If V is finite dimensional, V = V**.
If V = W, then V* = W*

Your goal: If W is finite dimensional, find a V such that V* = W.

 

[HallsofIvy]

Well what you have proven is IF V IS THE DOUBLE DUAL OF ANOTHER VECTOR SPACE then V is the dual of another vector space. In your case you used V** as that V, and the other vector space as V.

But how do you prove that any vector space V is the dual of some other vector space without assuming that V is the double dual of some other vector space?

You don't have to "assume" it- it is true. If V is any vector space, then V is isomorphic to the dual of V*- that is V is isomorphic to V**.
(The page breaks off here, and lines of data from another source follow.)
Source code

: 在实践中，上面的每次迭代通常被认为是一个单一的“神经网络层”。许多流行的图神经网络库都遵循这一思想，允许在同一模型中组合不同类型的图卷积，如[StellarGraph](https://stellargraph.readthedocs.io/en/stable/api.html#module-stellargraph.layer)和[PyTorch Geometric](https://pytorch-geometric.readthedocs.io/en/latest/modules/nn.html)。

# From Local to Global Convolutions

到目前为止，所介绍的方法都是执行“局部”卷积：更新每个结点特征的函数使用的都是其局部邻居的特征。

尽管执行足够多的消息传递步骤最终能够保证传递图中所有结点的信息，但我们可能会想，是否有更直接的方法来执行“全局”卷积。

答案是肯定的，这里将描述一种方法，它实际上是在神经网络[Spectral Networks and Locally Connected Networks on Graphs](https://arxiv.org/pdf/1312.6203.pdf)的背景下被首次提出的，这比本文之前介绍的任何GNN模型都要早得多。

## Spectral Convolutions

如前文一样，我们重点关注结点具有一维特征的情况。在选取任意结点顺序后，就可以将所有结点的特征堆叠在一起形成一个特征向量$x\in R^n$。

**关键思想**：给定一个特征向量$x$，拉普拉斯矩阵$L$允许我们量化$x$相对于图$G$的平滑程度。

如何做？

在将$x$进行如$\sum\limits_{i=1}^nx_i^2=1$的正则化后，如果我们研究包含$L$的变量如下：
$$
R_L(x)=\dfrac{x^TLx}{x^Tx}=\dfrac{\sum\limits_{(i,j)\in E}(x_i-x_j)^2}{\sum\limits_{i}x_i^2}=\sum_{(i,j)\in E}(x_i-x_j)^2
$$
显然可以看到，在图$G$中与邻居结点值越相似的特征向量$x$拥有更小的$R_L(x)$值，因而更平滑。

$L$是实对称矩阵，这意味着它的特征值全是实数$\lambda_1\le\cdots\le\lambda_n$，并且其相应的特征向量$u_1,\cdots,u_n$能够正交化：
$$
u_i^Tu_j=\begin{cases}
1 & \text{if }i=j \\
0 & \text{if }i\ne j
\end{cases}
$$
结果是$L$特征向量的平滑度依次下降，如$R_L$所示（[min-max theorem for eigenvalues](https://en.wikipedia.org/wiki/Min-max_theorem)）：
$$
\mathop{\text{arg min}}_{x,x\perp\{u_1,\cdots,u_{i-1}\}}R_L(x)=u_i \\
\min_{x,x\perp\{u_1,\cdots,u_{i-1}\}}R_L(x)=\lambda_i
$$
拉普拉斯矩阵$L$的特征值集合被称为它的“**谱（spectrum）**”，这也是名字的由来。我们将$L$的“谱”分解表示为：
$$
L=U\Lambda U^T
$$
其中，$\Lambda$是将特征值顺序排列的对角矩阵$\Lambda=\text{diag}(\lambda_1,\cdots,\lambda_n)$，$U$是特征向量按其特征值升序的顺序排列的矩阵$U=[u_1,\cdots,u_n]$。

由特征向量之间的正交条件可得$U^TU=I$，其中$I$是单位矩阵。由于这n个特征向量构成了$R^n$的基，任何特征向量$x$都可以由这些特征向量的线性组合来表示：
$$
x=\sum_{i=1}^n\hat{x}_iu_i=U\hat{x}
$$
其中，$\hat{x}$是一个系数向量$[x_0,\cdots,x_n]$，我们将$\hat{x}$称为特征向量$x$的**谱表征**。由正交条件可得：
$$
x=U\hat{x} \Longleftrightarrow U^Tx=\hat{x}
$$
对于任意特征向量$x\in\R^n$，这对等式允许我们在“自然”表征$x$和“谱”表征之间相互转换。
If what is bothering you is that what can be proved "V is isomorphic to the dual of some other space" rather than "V is the dual of some other space", then I don't believe you can prove "V is the dual of some other space" since the definition of "dual of W" is "the set of all linear functions from the vector space W to the real numbers" and clearly, not every vector space V is a set of linear functionals. The most you can prove is that every vector space V is isomorphic to the dual of some other space.

 

[ak416]

HallsOfIvy: Ya, that's what's troubling me. It seems as if everyone is using "is" and "is isomorphic to" interchangeably, and only able to prove the latter but not the former. My book is careful with these words and it had a true or false question stating whether every vector is space is the dual of another vector space and it came out in the solutions that its true. So are you sure you can't prove the "IS" statement?
By the way, linear functionals are defined as taking a vector space V to any field F (not just the real numbers)

 

[Hurkyl]

I thought that might have been your problem at first, but you said things like:

All i can guess is that V can be thought of as set of constant functions...

so I thought that wasn't the problem. (an isomorphism gives us a way to "think of" things as something else)

So are you sure you can't prove the "IS" statement?

Trivially so -- if the vector space contains something that isn't a function, then it certainly cannot literally be a space of functions.